Die Antragstellerin beantragt, die Vollziehung der Aufhebungsbescheide des FA vom 3. Juni 1982 und der Zinsbescheide hierzu vom selben Tage auszusetzen, ferner, soweit Aussetzung gewährt wird, die Verwirkung von Säumniszuschlägen bis zum Ergehen der gerichtlichen Entscheidung über den Aussetzungsantrag aufzuheben.

Das FA beantragt, den Antrag der Antragstellerin abzuweisen.

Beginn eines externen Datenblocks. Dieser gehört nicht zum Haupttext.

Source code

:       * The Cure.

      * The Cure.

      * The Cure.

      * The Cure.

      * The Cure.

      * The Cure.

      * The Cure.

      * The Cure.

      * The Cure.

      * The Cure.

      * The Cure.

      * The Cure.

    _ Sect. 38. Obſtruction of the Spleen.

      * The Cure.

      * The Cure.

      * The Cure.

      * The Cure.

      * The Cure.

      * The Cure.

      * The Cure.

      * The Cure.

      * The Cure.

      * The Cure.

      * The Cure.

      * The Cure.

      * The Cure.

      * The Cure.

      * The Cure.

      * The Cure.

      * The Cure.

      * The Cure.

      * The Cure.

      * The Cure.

Es hält den Antrag im Hinblick auf Art. 3 § 7 des Gesetzes zur Entlastung der Gerichte in der Verwaltungs- und Finanzgerichtsbarkeit - VGFGEntlG - (§ 69 Abs. 4 der Finanzgerichtsordnung - FGO - i. d. F. des FGO-Änderungsgesetzes vom 21. Dezember 1992, BGBl I 1992, 2109, BStBl I 1993, 90) zwar für zulässig, da es der Antragstellerin auf deren fernmündliche Anfrage am 1. Juni 1992 mitgeteilt habe, daß es von sich aus die Vollziehung der angefochtenen Bescheide nicht aussetzen werde. Doch sei der Antrag unbegründet.

Entscheidungsgründe

Der entsprechend den Ausführungen des FA zulässige Antrag ist unbegründet.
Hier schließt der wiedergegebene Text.